[[ Supplied material open ]]
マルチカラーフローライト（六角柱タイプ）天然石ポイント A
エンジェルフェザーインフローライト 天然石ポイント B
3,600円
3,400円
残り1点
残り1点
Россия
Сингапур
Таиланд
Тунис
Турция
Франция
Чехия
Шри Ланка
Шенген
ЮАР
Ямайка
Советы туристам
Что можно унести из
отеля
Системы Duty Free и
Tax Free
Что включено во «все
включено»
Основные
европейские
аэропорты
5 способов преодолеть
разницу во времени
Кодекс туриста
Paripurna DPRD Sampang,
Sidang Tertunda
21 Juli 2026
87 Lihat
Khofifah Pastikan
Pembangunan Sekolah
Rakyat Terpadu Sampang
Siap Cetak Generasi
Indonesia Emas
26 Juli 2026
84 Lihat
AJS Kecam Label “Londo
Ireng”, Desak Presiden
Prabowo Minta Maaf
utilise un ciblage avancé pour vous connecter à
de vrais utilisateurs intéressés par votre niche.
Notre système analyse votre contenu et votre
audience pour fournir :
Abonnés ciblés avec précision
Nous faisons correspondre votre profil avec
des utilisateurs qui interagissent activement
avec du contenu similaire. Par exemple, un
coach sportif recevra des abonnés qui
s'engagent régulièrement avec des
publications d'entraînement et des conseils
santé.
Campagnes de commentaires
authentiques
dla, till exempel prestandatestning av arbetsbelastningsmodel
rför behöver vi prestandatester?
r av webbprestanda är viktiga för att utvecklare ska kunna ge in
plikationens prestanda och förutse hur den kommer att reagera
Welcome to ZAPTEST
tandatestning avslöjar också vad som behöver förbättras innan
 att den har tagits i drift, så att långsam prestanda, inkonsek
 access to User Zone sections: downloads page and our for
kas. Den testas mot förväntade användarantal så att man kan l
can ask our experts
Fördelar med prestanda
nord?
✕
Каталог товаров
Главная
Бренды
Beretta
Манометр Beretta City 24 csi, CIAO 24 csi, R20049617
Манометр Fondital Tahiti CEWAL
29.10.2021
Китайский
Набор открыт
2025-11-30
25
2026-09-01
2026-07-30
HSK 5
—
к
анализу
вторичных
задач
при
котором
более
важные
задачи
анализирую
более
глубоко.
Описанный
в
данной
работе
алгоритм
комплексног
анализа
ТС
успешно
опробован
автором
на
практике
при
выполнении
[[ Supplied material closed ]]
Brief:
Could you reproduce all of the material above, exactly as it reads?

Completed exercise:
マルチカラーフローライト（六角柱タイプ）天然石ポイント A
エンジェルフェザーインフローライト 天然石ポイント B
3,600円
3,400円
残り1点
残り1点
Россия
Сингапур
Таиланд
Тунис
Турция
Франция
Чехия
Шри Ланка
Шенген
ЮАР
Ямайка
Советы туристам
Что можно унести из
отеля
Системы Duty Free и
Tax Free
Что включено во «все
включено»
Основные
европейские
аэропорты
5 способов преодолеть
разницу во времени
Кодекс туриста
Paripurna DPRD Sampang,
Sidang Tertunda
21 Juli 2026
87 Lihat
Khofifah Pastikan
Pembangunan Sekolah
Rakyat Terpadu Sampang
Siap Cetak Generasi
Indonesia Emas
26 Juli 2026
84 Lihat
AJS Kecam Label “Londo
Ireng”, Desak Presiden
Prabowo Minta Maaf
utilise un ciblage avancé pour vous connecter à
de vrais utilisateurs intéressés par votre niche.
Notre système analyse votre contenu et votre
audience pour fournir :
Abonnés ciblés avec précision
Nous faisons correspondre votre profil avec
des utilisateurs qui interagissent activement
avec du contenu similaire. Par exemple, un
coach sportif recevra des abonnés qui
s'engagent régulièrement avec des
publications d'entraînement et des conseils
santé.
Campagnes de commentaires
authentiques
dla, till exempel prestandatestning av arbetsbelastningsmodel
rför behöver vi prestandatester?
r av webbprestanda är viktiga för att utvecklare ska kunna ge in
plikationens prestanda och förutse hur den kommer att reagera
Welcome to ZAPTEST
tandatestning avslöjar också vad som behöver förbättras innan
 att den har tagits i drift, så att långsam prestanda, inkonsek
 access to User Zone sections: downloads page and our for
kas. Den testas mot förväntade användarantal så att man kan l
can ask our experts
Fördelar med prestanda
nord?
✕
Каталог товаров
Главная
Бренды
Beretta
Манометр Beretta City 24 csi, CIAO 24 csi, R20049617
Манометр Fondital Tahiti CEWAL
29.10.2021
Китайский
Набор открыт
2025-11-30
25
2026-09-01
2026-07-30
HSK 5
—
к
анализу
вторичных
задач
при
котором
более
важные
задачи
анализирую
более
глубоко.
Описанный
в
данной
работе
алгоритм
комплексног
анализа
ТС
успешно
опробован
автором
на
практике
при
выполнении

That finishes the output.